TRIFECTA: Gen2 Cruze 1.4T Turbo Upgrade Testing

This week we installed an upgraded wheel turbo on one of our Gen2 Cruzes. Yesterday we had an opportunity to do some initial calibration work on the dyno. The results are impressive, particularly for such a non-invasive hardware upgrade. Peak horsepower gained about 15WHP, however, the power stays near the peak much further into the RPM band, giving a gain of almost 25WHP at 5750 RPM, over the stock turbo. Aside from the turbo, K&N intake and TRIFECTA calibration, this vehicle is otherwise completely stock.

Link to our Facebook page post: Gen2 Cruze 1.4T Turbo Upgrade




















Torque is up only slightly but our current theory is a waste gate actuator upgrade may be necessary to run higher boost in the mid range (to raise torque further).
From here, we'll be putting some miles on the car to test reliability. Stay tuned for more info!


----------



## mean buzzen half dozen (May 13, 2018)

Any new updates?


----------



## TRIFECTA (Feb 17, 2011)

mean buzzen half dozen said:


> Any new updates?


We're still developing the calibration, testing, validating the results etc. Once we have something new to report we will definitely share it though


----------



## Taxman (Aug 10, 2017)

Is that a larger turbine, a larger compressor, or both?


----------



## TRIFECTA (Feb 17, 2011)

Taxman said:


> Is that a larger turbine, a larger compressor, or both?

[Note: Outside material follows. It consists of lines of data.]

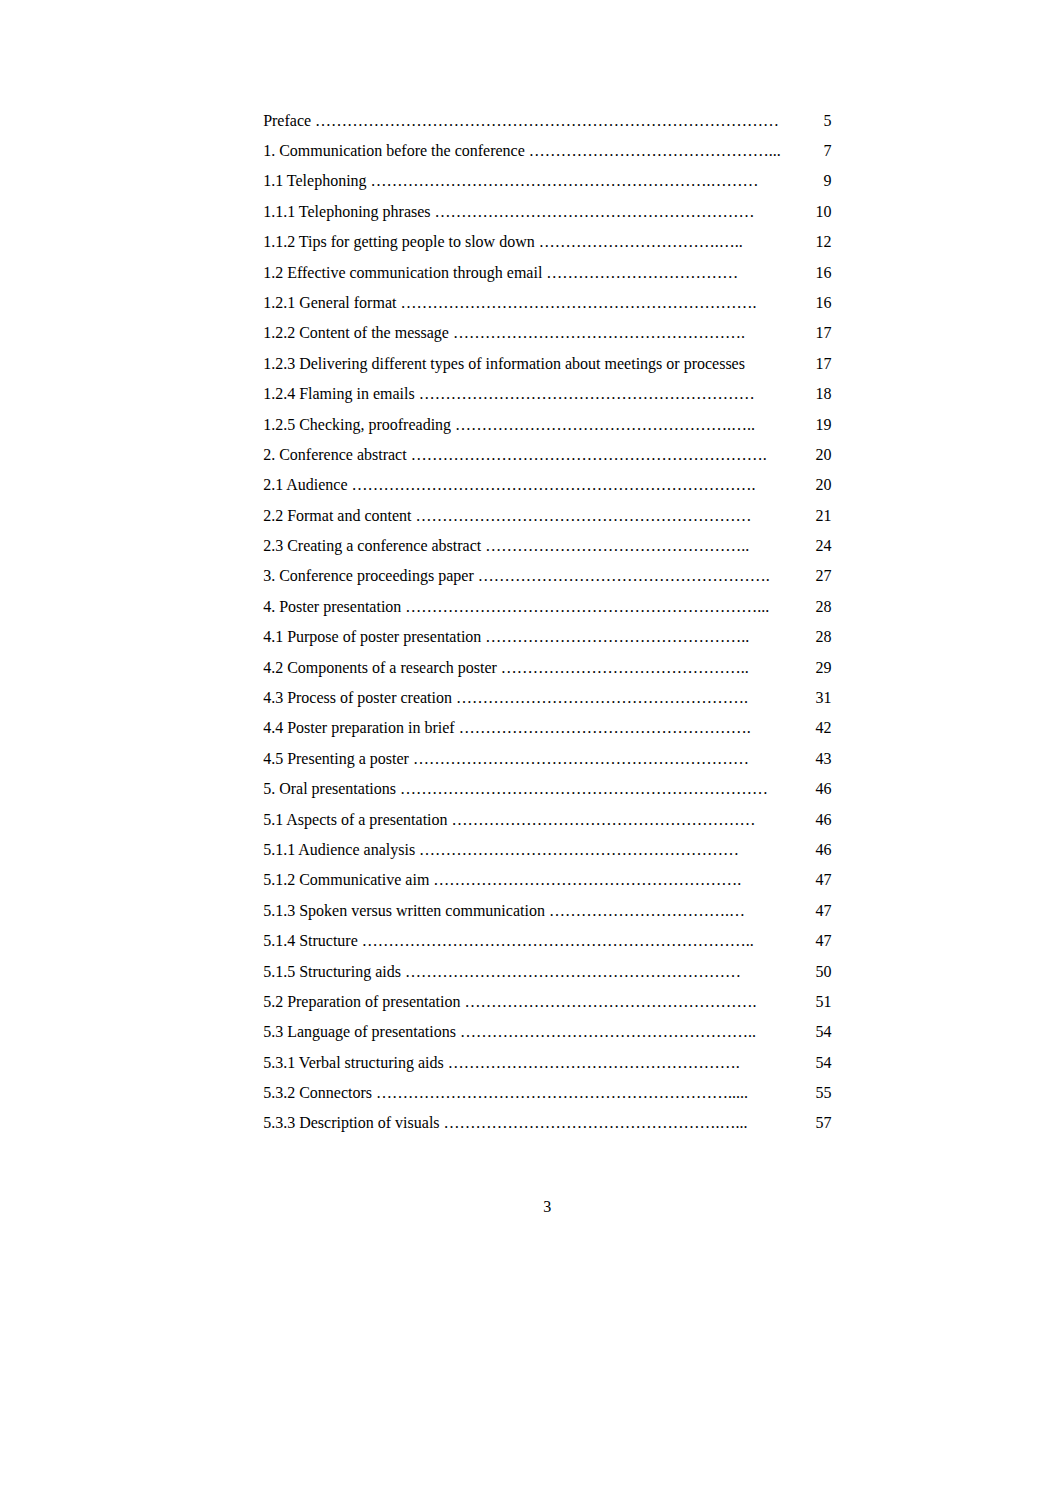| Preface …………………………………………………………………………… | 5 |
| 1. Communication before the conference ………………………………………... | 7 |
| 1.1 Telephoning ……………………………………………………….……… | 9 |
| 1.1.1 Telephoning phrases …………………………………………………… | 10 |
| 1.1.2 Tips for getting people to slow down …………………………….….. | 12 |
| 1.2 Effective communication through email ……………………………… | 16 |
| 1.2.1 General format …………………………………………………………. | 16 |
| 1.2.2 Content of the message ………………………………………………. | 17 |
| 1.2.3 Delivering different types of information about meetings or processes | 17 |
| 1.2.4 Flaming in emails ……………………………………………………… | 18 |
| 1.2.5 Checking, proofreading …………………………………………….….. | 19 |
| 2. Conference abstract …………………………………………………………. | 20 |
| 2.1 Audience …………………………………………………………………. | 20 |
| 2.2 Format and content ……………………………………………………… | 21 |
| 2.3 Creating a conference abstract ………………………………………….. | 24 |
| 3. Conference proceedings paper ………………………………………………. | 27 |
| 4. Poster presentation …………………………………………………………... | 28 |
| 4.1 Purpose of poster presentation ………………………………………….. | 28 |
| 4.2 Components of a research poster ……………………………………….. | 29 |
| 4.3 Process of poster creation ………………………………………………. | 31 |
| 4.4 Poster preparation in brief ………………………………………………. | 42 |
| 4.5 Presenting a poster ……………………………………………………… | 43 |
| 5. Oral presentations …………………………………………………………… | 46 |
| 5.1 Aspects of a presentation ………………………………………………… | 46 |
| 5.1.1 Audience analysis …………………………………………………… | 46 |
| 5.1.2 Communicative aim …………………………………………………. | 47 |
| 5.1.3 Spoken versus written communication …………………………….… | 47 |
| 5.1.4 Structure ……………………………………………………………….. | 47 |
| 5.1.5 Structuring aids ……………………………………………………… | 50 |
| 5.2 Preparation of presentation ………………………………………………. | 51 |
| 5.3 Language of presentations ……………………………………………….. | 54 |
| 5.3.1 Verbal structuring aids ………………………………………………. | 54 |
| 5.3.2 Connectors …………………………………………………………..... | 55 |
| 5.3.3 Description of visuals …………………………………………….…... | 57 |
3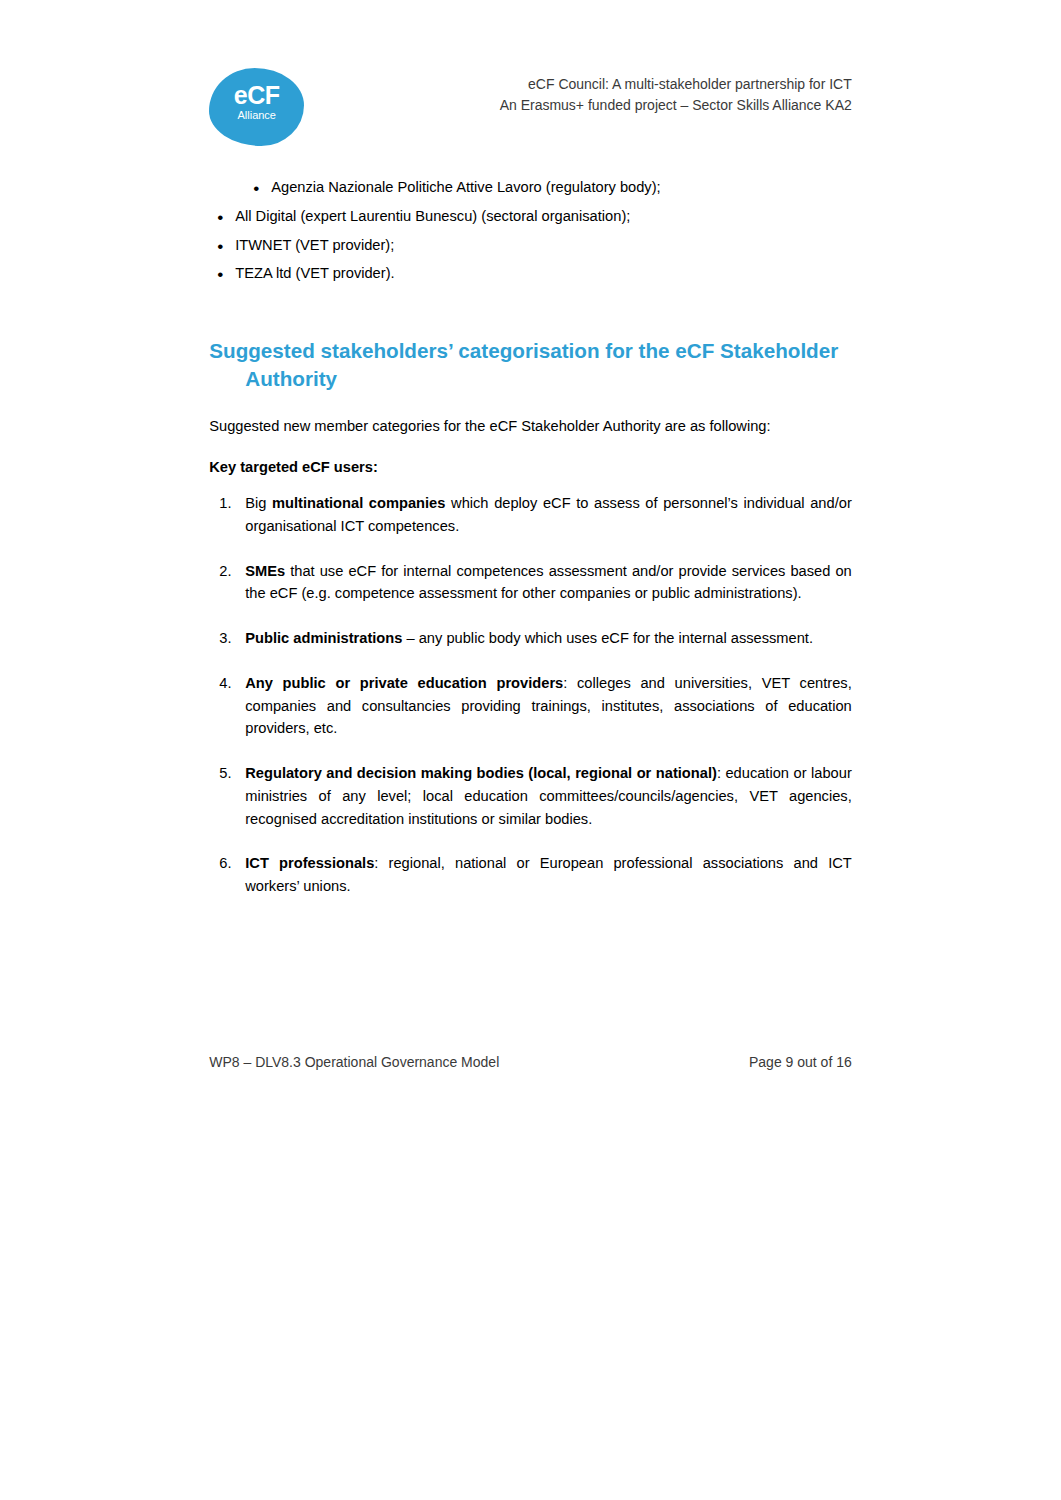eCF
Alliance
eCF Council: A multi-stakeholder partnership for ICT
An Erasmus+ funded project – Sector Skills Alliance KA2
Agenzia Nazionale Politiche Attive Lavoro (regulatory body);
All Digital (expert Laurentiu Bunescu) (sectoral organisation);
ITWNET (VET provider);
TEZA ltd (VET provider).
Suggested stakeholders’ categorisation for the eCF Stakeholder Authority
Suggested new member categories for the eCF Stakeholder Authority are as following:
Key targeted eCF users:
Big multinational companies which deploy eCF to assess of personnel’s individual and/or organisational ICT competences.
SMEs that use eCF for internal competences assessment and/or provide services based on the eCF (e.g. competence assessment for other companies or public administrations).
Public administrations – any public body which uses eCF for the internal assessment.
Any public or private education providers: colleges and universities, VET centres, companies and consultancies providing trainings, institutes, associations of education providers, etc.
Regulatory and decision making bodies (local, regional or national): education or labour ministries of any level; local education committees/councils/agencies, VET agencies, recognised accreditation institutions or similar bodies.
ICT professionals: regional, national or European professional associations and ICT workers’ unions.
WP8 – DLV8.3 Operational Governance Model
Page 9 out of 16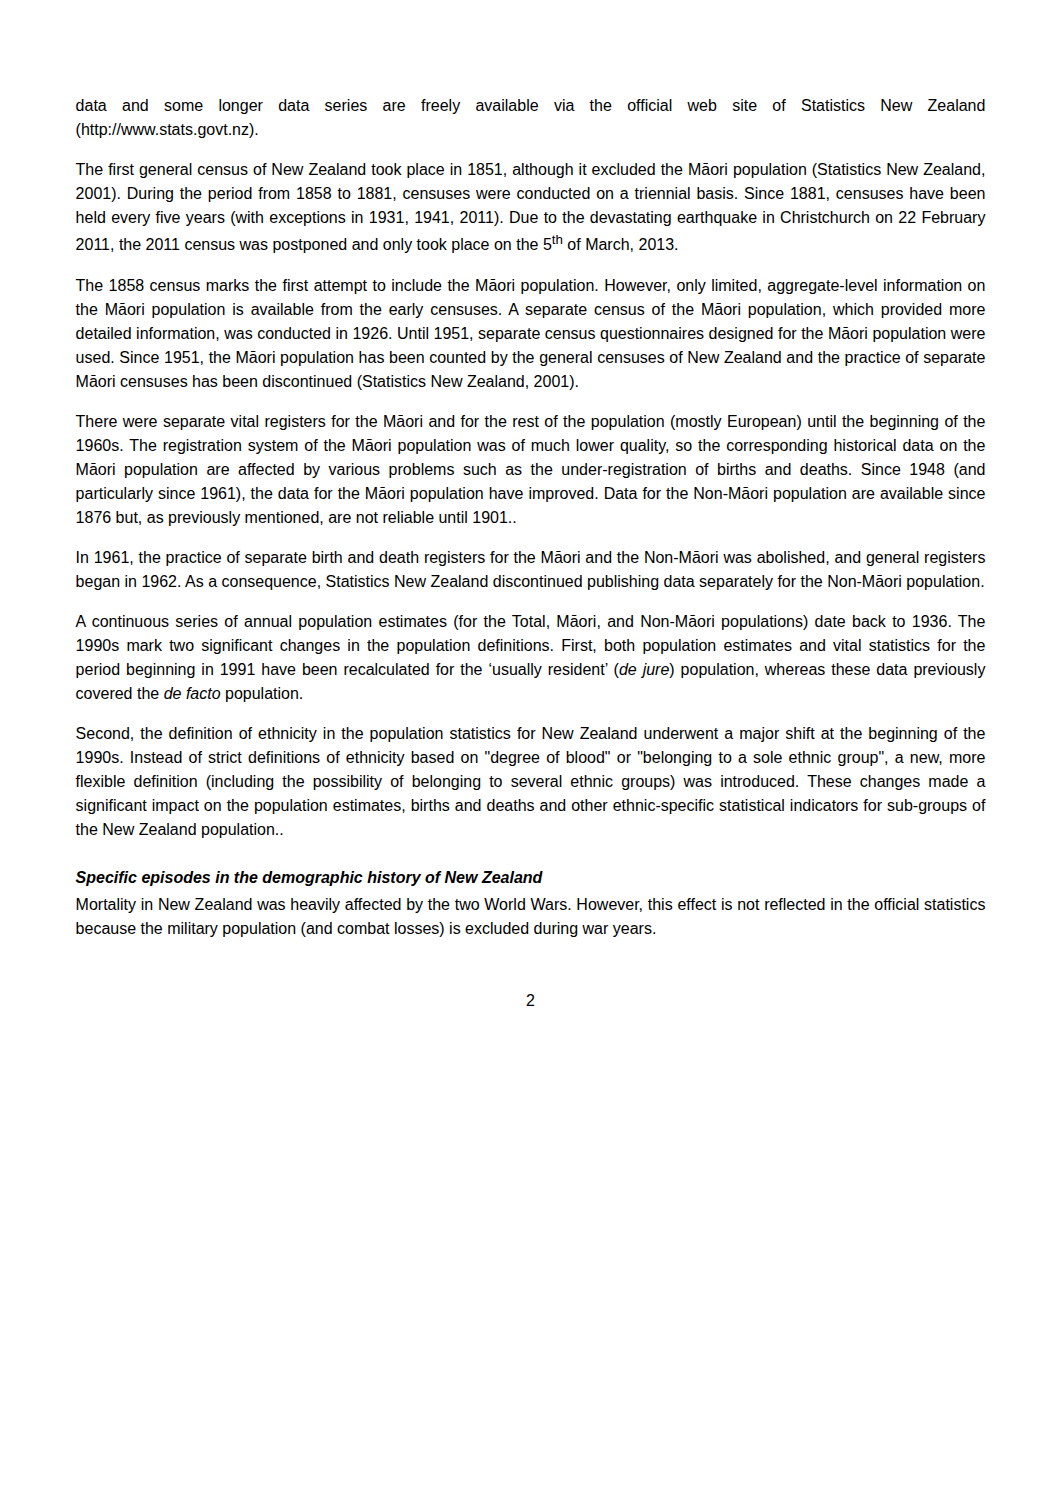data and some longer data series are freely available via the official web site of Statistics New Zealand (http://www.stats.govt.nz).
The first general census of New Zealand took place in 1851, although it excluded the Māori population (Statistics New Zealand, 2001). During the period from 1858 to 1881, censuses were conducted on a triennial basis. Since 1881, censuses have been held every five years (with exceptions in 1931, 1941, 2011). Due to the devastating earthquake in Christchurch on 22 February 2011, the 2011 census was postponed and only took place on the 5th of March, 2013.
The 1858 census marks the first attempt to include the Māori population. However, only limited, aggregate-level information on the Māori population is available from the early censuses. A separate census of the Māori population, which provided more detailed information, was conducted in 1926. Until 1951, separate census questionnaires designed for the Māori population were used. Since 1951, the Māori population has been counted by the general censuses of New Zealand and the practice of separate Māori censuses has been discontinued (Statistics New Zealand, 2001).
There were separate vital registers for the Māori and for the rest of the population (mostly European) until the beginning of the 1960s. The registration system of the Māori population was of much lower quality, so the corresponding historical data on the Māori population are affected by various problems such as the under-registration of births and deaths. Since 1948 (and particularly since 1961), the data for the Māori population have improved. Data for the Non-Māori population are available since 1876 but, as previously mentioned, are not reliable until 1901..
In 1961, the practice of separate birth and death registers for the Māori and the Non-Māori was abolished, and general registers began in 1962. As a consequence, Statistics New Zealand discontinued publishing data separately for the Non-Māori population.
A continuous series of annual population estimates (for the Total, Māori, and Non-Māori populations) date back to 1936. The 1990s mark two significant changes in the population definitions. First, both population estimates and vital statistics for the period beginning in 1991 have been recalculated for the ‘usually resident’ (de jure) population, whereas these data previously covered the de facto population.
Second, the definition of ethnicity in the population statistics for New Zealand underwent a major shift at the beginning of the 1990s. Instead of strict definitions of ethnicity based on "degree of blood" or "belonging to a sole ethnic group", a new, more flexible definition (including the possibility of belonging to several ethnic groups) was introduced. These changes made a significant impact on the population estimates, births and deaths and other ethnic-specific statistical indicators for sub-groups of the New Zealand population..
Specific episodes in the demographic history of New Zealand
Mortality in New Zealand was heavily affected by the two World Wars. However, this effect is not reflected in the official statistics because the military population (and combat losses) is excluded during war years.
2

Its an upgraded/larger billet compressor.


----------



## GastonGaudio (Sep 9, 2018)

any news ?


----------



## Uncharted_S420 (Jun 25, 2019)

Any advancements?


----------



## mean buzzen half dozen (May 13, 2018)

Can I purchase your reverse billet compressor wheel from you?
I already have a larger reverse turbine wheel.
Thank you


----------



## mean buzzen half dozen (May 13, 2018)

mean buzzen half dozen said:


> *Can I purchase your reverse billet compressor wheel from you?*
> I already have a larger reverse turbine wheel.
> Thank you


Bump?


----------



## mean buzzen half dozen (May 13, 2018)

mean buzzen half dozen said:


> Bump *Can I purchase your reverse billet compressor wheel from you?* ?


BUMP


----------



## mean buzzen half dozen (May 13, 2018)

I would think most people would not buy a turbo for $1000 plus dollars.
But I would think some people would be in to increasing the compressor wheel.



I too, think the wastegate is weak, but I also believe the turbine wheel is too small also.
*That is why I purchase a larger & less bladed higher flowing turbine wheel.*
I am working on a fixture to be able to machine the turbine housing.

You might be able to sell a bunch of larger compressor wheels over a complete turbo & offer machining sevices?

Just a thought.

Thank you.


----------



## FILTHYPANDUH707 (Aug 20, 2019)

I have a question. Is a twin turbo set up possible using the stock turbos? Really curious.


----------



## Iamantman (Sep 24, 2018)

FILTHYPANDUH707 said:


> I have a question. Is a twin turbo set up possible using the stock turbos? Really curious.


Anything is possible if ya got the money ?


----------